문제
항목의 맨 처음부터 "Gefördert durch"가 들어 있는 줄까지, 양 끝 줄을 포함한 각 줄을 '번호'와 '줄' 두 열의 마크다운 표로 정리하세요. 빈 줄과 그림은 넣지 마세요.

+ + +

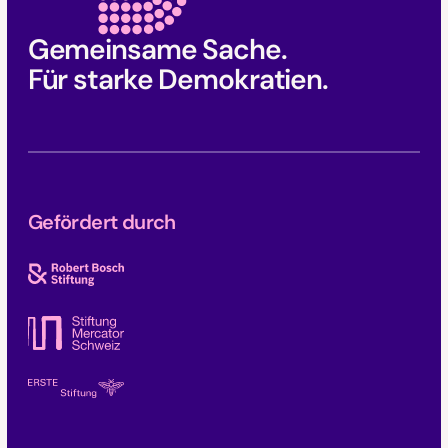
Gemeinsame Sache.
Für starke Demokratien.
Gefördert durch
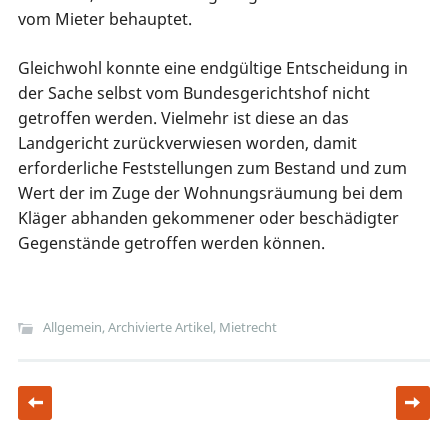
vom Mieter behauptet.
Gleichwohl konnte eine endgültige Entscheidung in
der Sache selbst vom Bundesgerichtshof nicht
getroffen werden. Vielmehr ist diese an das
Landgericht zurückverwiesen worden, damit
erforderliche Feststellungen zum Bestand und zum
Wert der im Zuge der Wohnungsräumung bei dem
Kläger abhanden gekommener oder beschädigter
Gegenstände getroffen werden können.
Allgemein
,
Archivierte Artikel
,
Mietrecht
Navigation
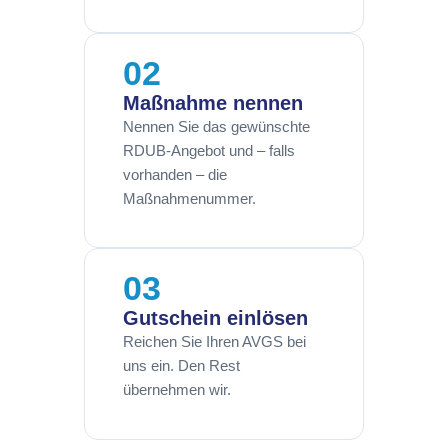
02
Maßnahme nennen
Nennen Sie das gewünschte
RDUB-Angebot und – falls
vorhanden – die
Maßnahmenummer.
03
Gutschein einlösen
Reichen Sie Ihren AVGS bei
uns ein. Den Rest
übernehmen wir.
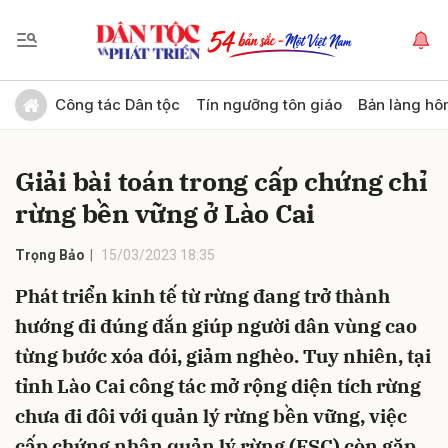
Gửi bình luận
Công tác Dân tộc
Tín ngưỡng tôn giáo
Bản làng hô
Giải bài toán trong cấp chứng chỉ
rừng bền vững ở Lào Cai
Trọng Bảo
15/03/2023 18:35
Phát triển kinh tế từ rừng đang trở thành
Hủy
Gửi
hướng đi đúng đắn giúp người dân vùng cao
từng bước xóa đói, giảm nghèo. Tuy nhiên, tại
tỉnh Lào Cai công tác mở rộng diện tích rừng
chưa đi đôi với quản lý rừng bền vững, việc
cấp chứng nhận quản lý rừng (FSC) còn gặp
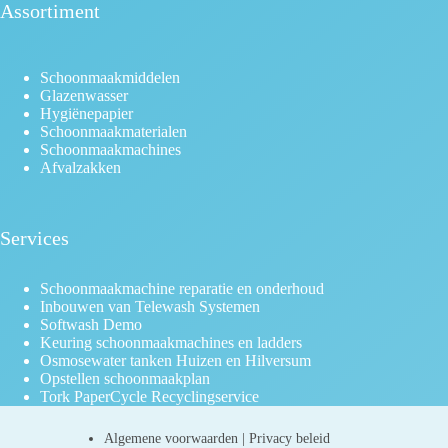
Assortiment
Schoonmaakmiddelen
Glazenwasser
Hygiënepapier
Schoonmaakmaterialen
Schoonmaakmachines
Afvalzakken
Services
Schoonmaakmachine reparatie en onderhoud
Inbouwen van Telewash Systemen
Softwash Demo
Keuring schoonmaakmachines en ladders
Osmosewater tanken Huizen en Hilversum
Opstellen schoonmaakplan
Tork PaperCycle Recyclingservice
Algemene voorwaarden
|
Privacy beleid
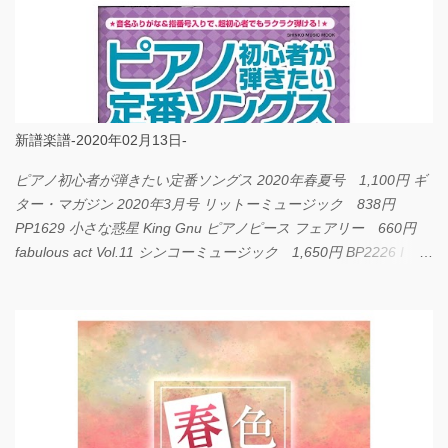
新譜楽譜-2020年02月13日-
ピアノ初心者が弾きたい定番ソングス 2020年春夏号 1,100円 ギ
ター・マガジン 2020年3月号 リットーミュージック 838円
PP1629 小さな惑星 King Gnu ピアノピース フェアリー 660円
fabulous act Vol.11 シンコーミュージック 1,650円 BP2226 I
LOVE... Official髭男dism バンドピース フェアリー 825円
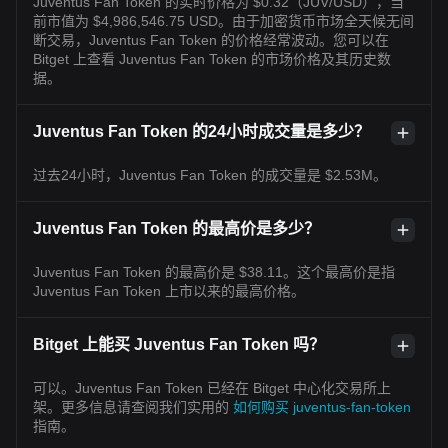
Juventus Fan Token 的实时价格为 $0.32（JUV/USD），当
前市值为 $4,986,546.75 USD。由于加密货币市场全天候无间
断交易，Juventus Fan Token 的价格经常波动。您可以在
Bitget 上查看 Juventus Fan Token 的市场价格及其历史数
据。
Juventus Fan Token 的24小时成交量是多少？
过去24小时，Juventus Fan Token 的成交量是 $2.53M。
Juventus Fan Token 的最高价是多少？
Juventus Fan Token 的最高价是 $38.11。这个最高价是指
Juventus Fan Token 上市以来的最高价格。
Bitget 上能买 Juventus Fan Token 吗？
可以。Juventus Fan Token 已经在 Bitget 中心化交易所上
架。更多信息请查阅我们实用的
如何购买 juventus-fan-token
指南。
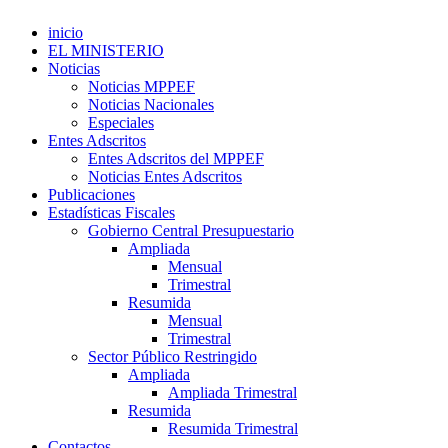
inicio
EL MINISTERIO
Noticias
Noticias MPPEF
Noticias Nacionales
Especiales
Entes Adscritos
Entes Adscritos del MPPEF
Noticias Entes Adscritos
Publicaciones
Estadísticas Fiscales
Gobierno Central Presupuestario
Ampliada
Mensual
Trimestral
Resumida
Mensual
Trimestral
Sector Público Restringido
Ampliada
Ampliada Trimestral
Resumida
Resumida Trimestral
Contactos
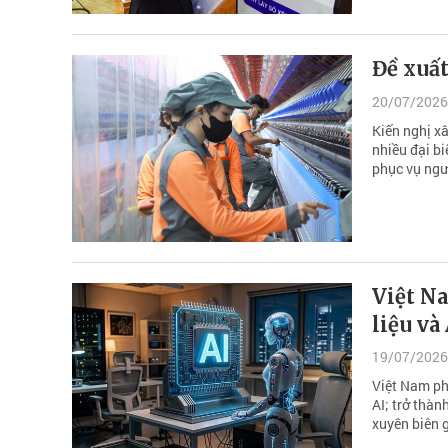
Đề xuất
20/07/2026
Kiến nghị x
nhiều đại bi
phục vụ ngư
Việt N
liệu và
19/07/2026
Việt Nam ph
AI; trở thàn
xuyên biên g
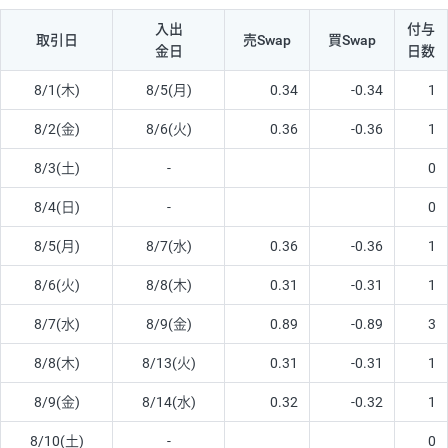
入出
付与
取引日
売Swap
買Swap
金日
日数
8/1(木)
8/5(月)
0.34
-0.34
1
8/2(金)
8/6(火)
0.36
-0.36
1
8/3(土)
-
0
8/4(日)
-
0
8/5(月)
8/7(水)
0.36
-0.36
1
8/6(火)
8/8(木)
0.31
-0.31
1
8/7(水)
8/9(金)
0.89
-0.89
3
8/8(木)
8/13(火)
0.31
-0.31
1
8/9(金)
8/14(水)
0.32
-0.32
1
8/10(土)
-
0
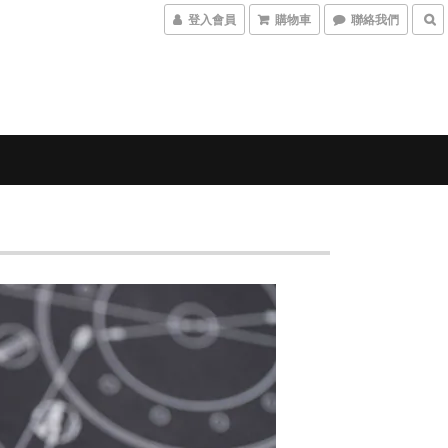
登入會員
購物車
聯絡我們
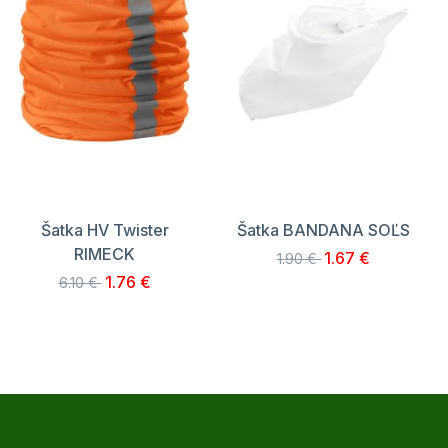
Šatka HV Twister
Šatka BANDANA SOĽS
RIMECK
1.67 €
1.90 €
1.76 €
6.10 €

+ + +

작성 답안
| 번호 | 줄 |
|---|---|
| 1 | Gemeinsame Sache. |
| 2 | Für starke Demokratien. |
| 3 | Gefördert durch |